Like Turay, Slade describes his politics as being to the right of center.
“I am a conservative and I believe in conservative values that people who can do things should help people who can't,” Slade told ERR News.
He nonetheless supports the Center Party manifesto, though he has not joined the party.
“I am standing for the party that is against the [national] government. I want to be in government,” Slade said.
“They [the Center Party] haven't bought me, I am more in line with them than IRL or anyone else,” he said.
Slade has been in Estonia for 25 years, he is married with three children. He originally came to Estonia in 1987 as part of delegation from the British chamber of commerce. He will stand as a candidate in Kopli where he lives.
“I got very friendly with the mayor of Tallinn in the 80s. He was talking about glasnost and stuff.”
Slade says he participated in the Singing Revolution.
“I was on walk from Pirita when Mart Laar blew all the candles,” Slade said.
In his time in Estonia, Slade has largely been involved in charity work, bringing sports to school children in Kopli and Lasnamäe districts.
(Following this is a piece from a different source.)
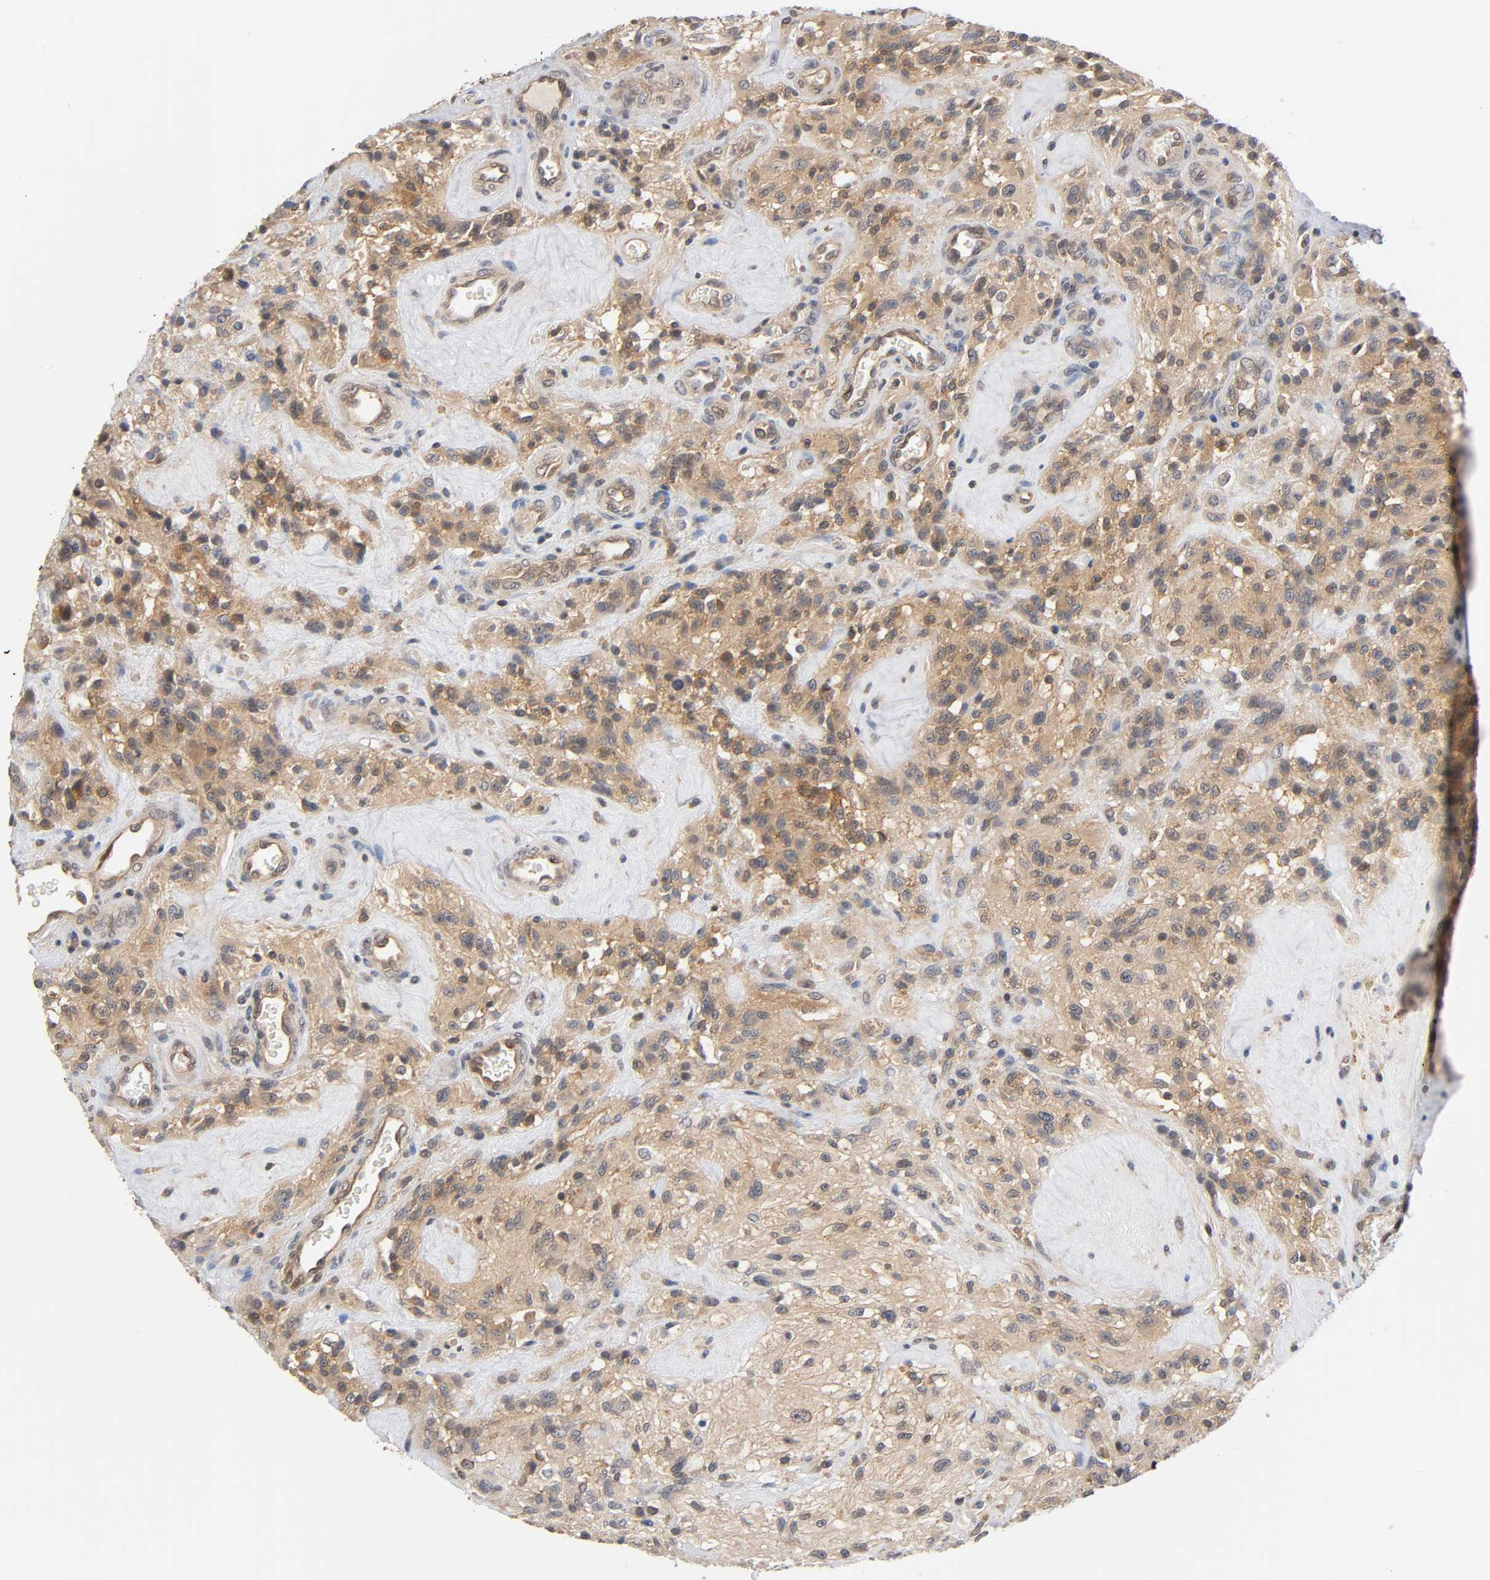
{"staining": {"intensity": "moderate", "quantity": ">75%", "location": "cytoplasmic/membranous"}, "tissue": "glioma", "cell_type": "Tumor cells", "image_type": "cancer", "snomed": [{"axis": "morphology", "description": "Normal tissue, NOS"}, {"axis": "morphology", "description": "Glioma, malignant, High grade"}, {"axis": "topography", "description": "Cerebral cortex"}], "caption": "A high-resolution photomicrograph shows immunohistochemistry (IHC) staining of glioma, which reveals moderate cytoplasmic/membranous expression in approximately >75% of tumor cells.", "gene": "PRKAB1", "patient": {"sex": "male", "age": 56}}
Prior to retirement, Slade worked at the Estonian Business School and Tartu University as a lecturer in marketing and management. He also had a small company bringing sports teams to Estonia.
“I love working with boys and girls. Sport for me is for everyone - it is not a privilege, it is a right. They should have the same opportunities as we do in England to do lots of sports. I like working in Russian schools,” he said.
Slade said he accepted the Center Party offer because he believes it will assist him in his charity work.
"All they will do is stick me in the city government. If there is any money available for sport, I've got first crack at it,” he said.
Slade doesn't speak Estonian or Russian but says he feels a strong affiliation with the Russian-speaking community. “I have more empathy with Russian culture, Russian honesty. But it's maybe because the people I meet are older. I like that feeling of family Russians have."
The nomination marks the first time that the Center Party has put forward an expat candidate on its ticket. Abdul Turay will stand on the Social Democrat ticket after the turning down an offer from IRL's mayoral candidate, Eerik Niiles Kross. It remains to be seen whether the Reform Party has approached a Westerner as a candidate.
The Center Party is expected to do well in October 20 local elections. In the previous elections, it received 51 percent of the vote in Tallinn. The party currently holds 44 of the 79 Tallinn City Council seats, more than the other three parties combined.